• Job item: Your task is to gather the lines below that hold the string "PLANET".

***** Input for this task *****

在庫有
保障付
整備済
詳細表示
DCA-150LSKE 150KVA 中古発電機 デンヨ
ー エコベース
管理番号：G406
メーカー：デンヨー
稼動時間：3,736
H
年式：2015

*****
***** Input for this task *****

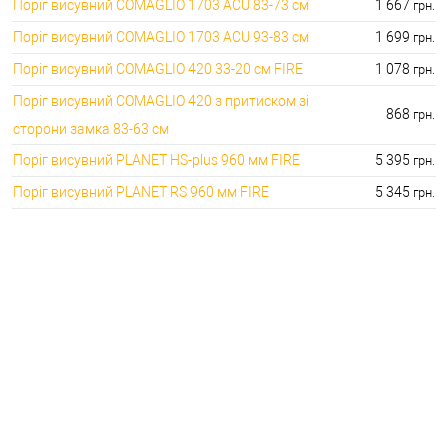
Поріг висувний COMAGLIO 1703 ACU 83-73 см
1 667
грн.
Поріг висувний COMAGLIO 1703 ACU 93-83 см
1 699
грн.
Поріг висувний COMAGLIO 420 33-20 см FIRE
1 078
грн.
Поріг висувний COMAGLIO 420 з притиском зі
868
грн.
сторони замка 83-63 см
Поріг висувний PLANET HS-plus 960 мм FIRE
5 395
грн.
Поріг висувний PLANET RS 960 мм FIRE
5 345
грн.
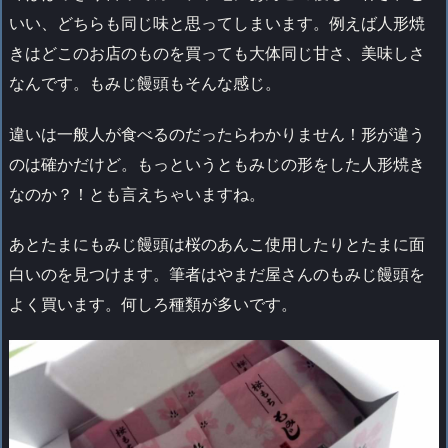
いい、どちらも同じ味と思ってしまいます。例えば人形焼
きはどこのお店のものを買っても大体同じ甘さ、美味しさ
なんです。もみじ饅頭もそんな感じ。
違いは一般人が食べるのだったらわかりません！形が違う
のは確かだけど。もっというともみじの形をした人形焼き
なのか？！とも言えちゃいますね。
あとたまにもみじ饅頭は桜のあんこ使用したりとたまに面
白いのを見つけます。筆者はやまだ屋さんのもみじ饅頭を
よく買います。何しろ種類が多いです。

*****

• Solution to the problem:
Поріг висувний PLANET HS-plus 960 мм FIRE
Поріг висувний PLANET RS 960 мм FIRE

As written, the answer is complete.